• Goal of the exercise: In the data below, which lines contain "view"? List them by copying each one.

• Given entries:
Segment Open

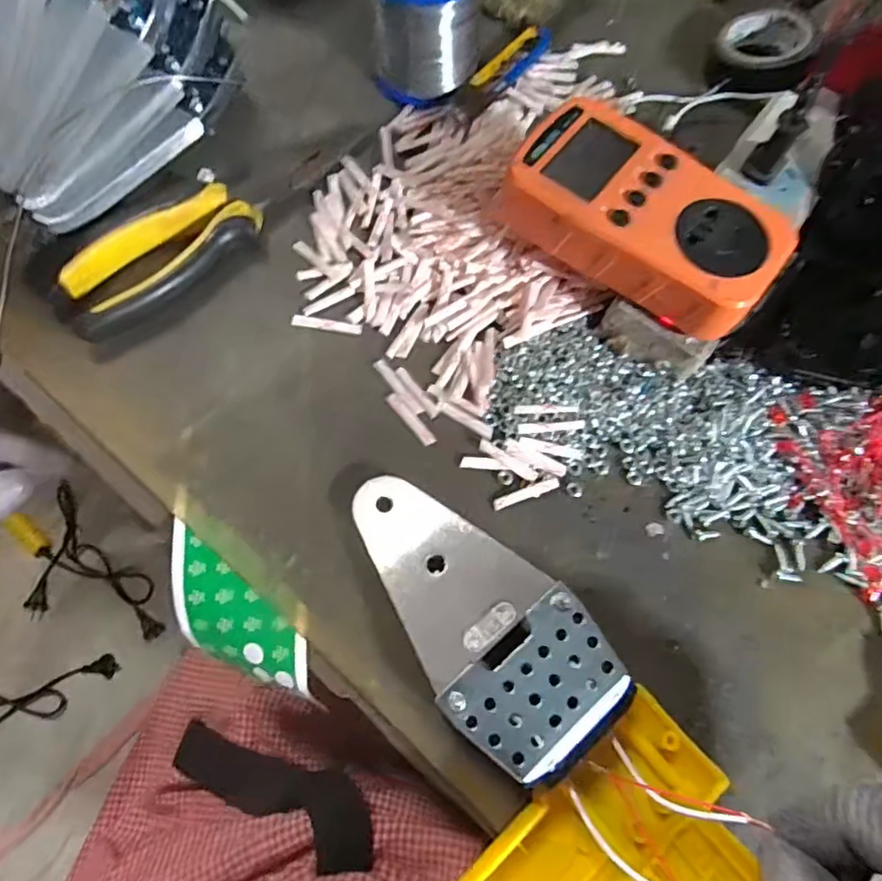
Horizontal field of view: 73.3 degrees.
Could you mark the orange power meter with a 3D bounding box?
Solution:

Segment Closed
Segment Open

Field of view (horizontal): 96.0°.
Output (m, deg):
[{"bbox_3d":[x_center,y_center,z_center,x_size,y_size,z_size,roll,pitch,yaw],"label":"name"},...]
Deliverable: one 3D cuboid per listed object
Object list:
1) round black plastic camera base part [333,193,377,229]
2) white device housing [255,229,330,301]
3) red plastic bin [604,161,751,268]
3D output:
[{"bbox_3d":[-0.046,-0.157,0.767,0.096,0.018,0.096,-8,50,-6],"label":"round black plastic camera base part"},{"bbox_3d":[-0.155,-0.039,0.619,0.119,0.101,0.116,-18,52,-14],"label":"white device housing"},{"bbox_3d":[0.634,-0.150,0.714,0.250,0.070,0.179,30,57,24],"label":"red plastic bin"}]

Segment Closed

• Reply to the task:
Horizontal field of view: 73.3 degrees.
Field of view (horizontal): 96.0°.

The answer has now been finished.